We are still writing in low-level code. That’s the “insanity” part.
SHA Na Na
My GIT colleagues also comment on Google’s recent announcement two weeks ago of feasible production of collisions in the SHA-1 hash function. Google fashioned two PDF files with identical hashes, meaning that once a system has accepted one the other can be maliciously substituted. They say:
It is now practically possible to craft two colliding PDF files and obtain a SHA-1 digital signature on the first PDF file which can also be abused as a valid signature on the second PDF file… [so that e.g.] it is possible to trick someone to create a valid signature for a high-rent contract by having him or her sign a low-rent contract.
Now SHA-1 had been under clouds for a dozen years already, since the first demonstration that collisions can found with expectation faster than brute force. It is, however, still being used. For instance, Microsoft’s sunset plan called for its phase 2-of-3 to be enacted in mid-2017. Google, Mozilla, and Apple have been doing similarly with their browser certificates. Perhaps the new exploit will force the sunsets into a total eclipse.
Besides SHA-2 there is SHA-3 which is the current gold standard. As with SHA-2 it comes in different block sizes: 224, 256, 384, or 512 bits, whereas SHA-1 gives only 160 bits. Doubling the block size does ramp up the time for attacks that have been conceived exponentially. Still, the exploit shows what theoretical advances plus unprecedented power of computation can do. Odom shows the big picture in a foreboding chart.
Is security really possible?
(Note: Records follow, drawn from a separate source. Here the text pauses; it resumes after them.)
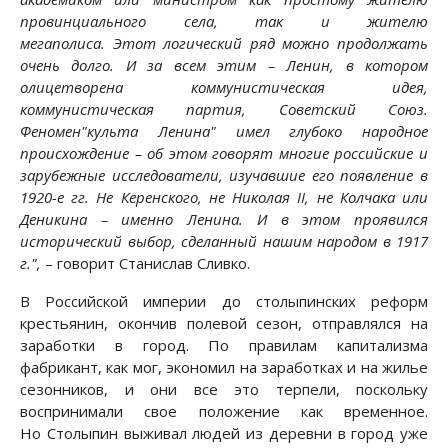
провинциального села, так и жителю
мегаполиса. Этот логический ряд можно продолжать
очень долго. И за всем этим – Ленин, в котором
олицетворена коммунистическая идея,
коммунистическая партия, Советский Союз.
Феномен"культа Ленина" имел глубоко народное
происхождение – об этом говорят многие российские и
зарубежные исследователи, изучавшие его появление в
1920-е гг. Не Керенского, не Николая II, не Колчака или
Деникина – именно Ленина. И в этом проявился
исторический выбор, сделанный нашим народом в 1917
г.",
– говорит Станислав Сливко.
В Российской империи до столыпинских реформ
крестьянин, окончив полевой сезон, отправлялся на
заработки в город. По правилам капитализма
фабрикант, как мог, экономил на заработках и на жилье
сезонников, и они все это терпели, поскольку
воспринимали свое положение как временное.
Но Столыпин выживал людей из деревни в город уже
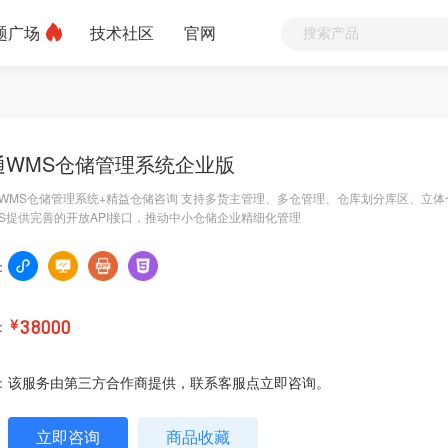
题广场
技术社区
官网
通WMS仓储管理系统企业版
WMS仓储管理系统+精益仓储咨询 支持多货主管理、多仓管理、仓库划分库区、立
MS提供完善的开放API接口，推动中小仓储企业精细化管理
：
：
￥
38000
：
该服务由第三方合作商提供，联系客服点立即咨询。
立即咨询
商品收藏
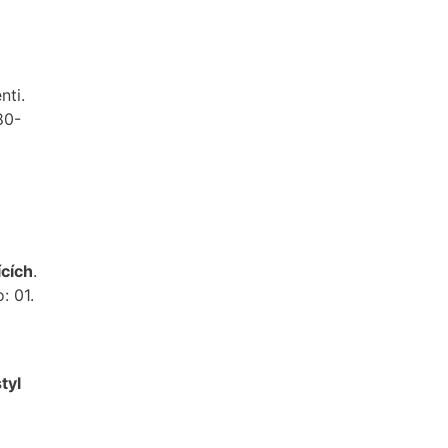
nti.
80-
ících
.
: 01.
tyl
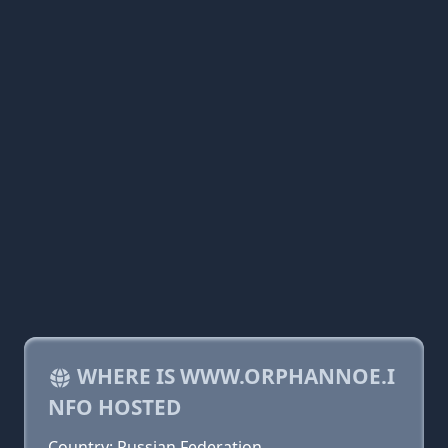
WHERE IS WWW.ORPHANNOE.I
NFO HOSTED
Country: Russian Federation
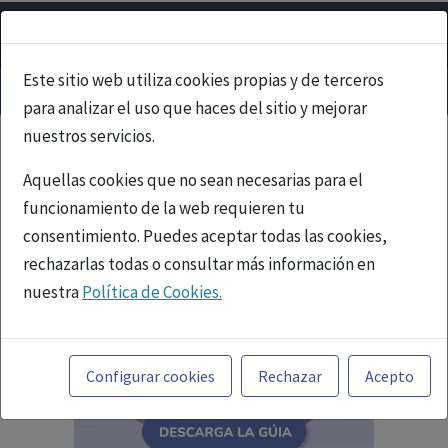
Este sitio web utiliza cookies propias y de terceros
para analizar el uso que haces del sitio y mejorar
nuestros servicios.
Aquellas cookies que no sean necesarias para el
funcionamiento de la web requieren tu
consentimiento. Puedes aceptar todas las cookies,
rechazarlas todas o consultar más información en
nuestra
Política de Cookies.
Toda la información incluida en la Página Web está
referida a productos del mercado español y, por
Configurar cookies
Rechazar
Acepto
tanto, dirigida a profesionales sanitarios legalmente
facultados para prescribir o dispensar medicamentos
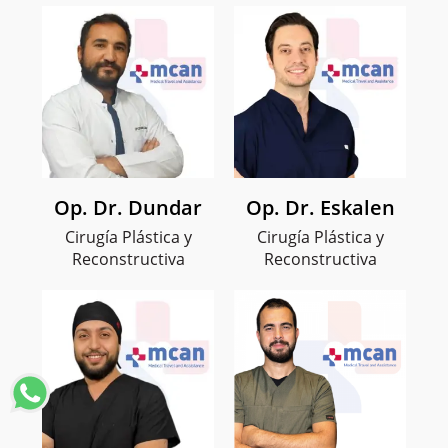
Op. Dr. Dundar
Op. Dr. Eskalen
Cirugía Plástica y
Cirugía Plástica y
Reconstructiva
Reconstructiva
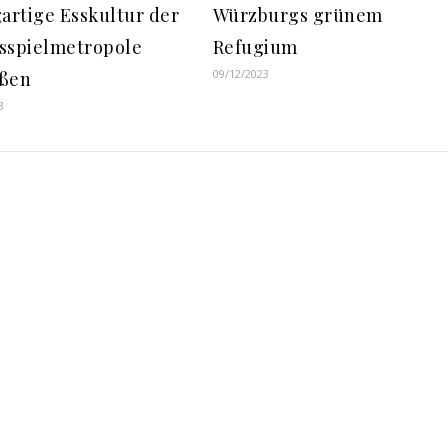
gartige Esskultur der
Würzburgs grünem
sspielmetropole
Refugium
09/12/2023
eßen
3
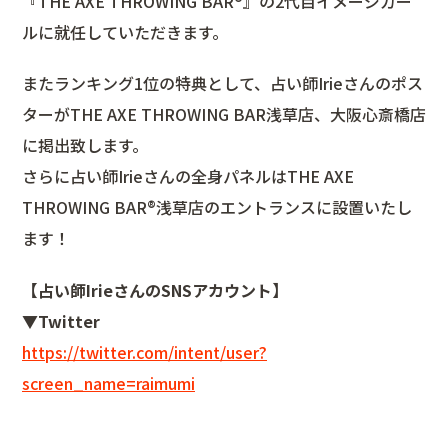
『THE AXE THROWING BAR®︎』の2代目イメージガー
ルに就任していただきます。
またランキング1位の特典として、占い師Irieさんのポス
ターがTHE AXE THROWING BAR浅草店、大阪心斎橋店
に掲出致します。
さらに占い師Irieさんの全身パネルはTHE AXE
THROWING BAR®︎浅草店のエントランスに設置いたし
ます！
【占い師IrieさんのSNSアカウント】
▼Twitter
https://twitter.com/intent/user?
screen_name=raimumi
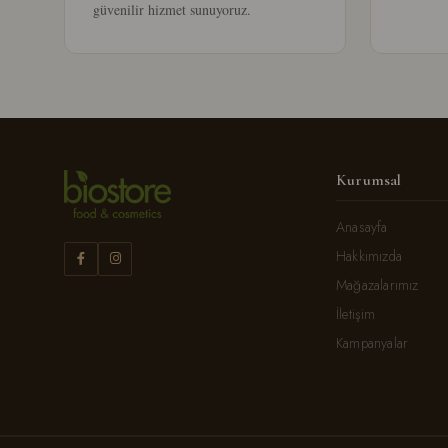
güvenilir hizmet sunuyoruz.
Kurumsal
Anasayfa
Hakkımızda
Mağazalarımız
İletişim
Kampanyalar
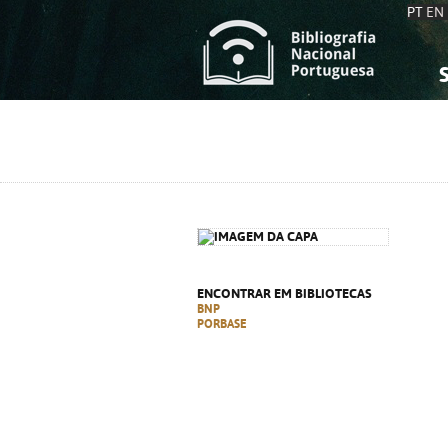
PT
EN
S
S
C
C
C
C
A
A
ENCONTRAR EM BIBLIOTECAS
BNP
PORBASE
Or are we all insane?
Ken thinks there are two classes of parallel universes. In one class, the sentient beings originally developed programming languages in which variables were mutable by default and one needed an extra fussy and forgettable keyword like const to make them constant. In the other class, they first thought of languages in which identifiers denoted ideal Platonic objects and the keyword mutable had to be added to make them changeable.
The latter enjoyed the advantage that safer and sleeker code became the lazy coder’s default. The mutable strain was treated as a logical subclass in accord with the substitution principle. Logical relations like Square “Is-A” Rectangle held without entailing that Square.Mutable be a subclass of Rectangle.Mutable, and this further permitted retroactive abstraction via “superclassing.” They developed safe structures for security and dominated their light cones. The first class was doomed.
[word changes in paragraph after pointer code: “end-user” –> “client”, HTML being “coded” –> “processed”.]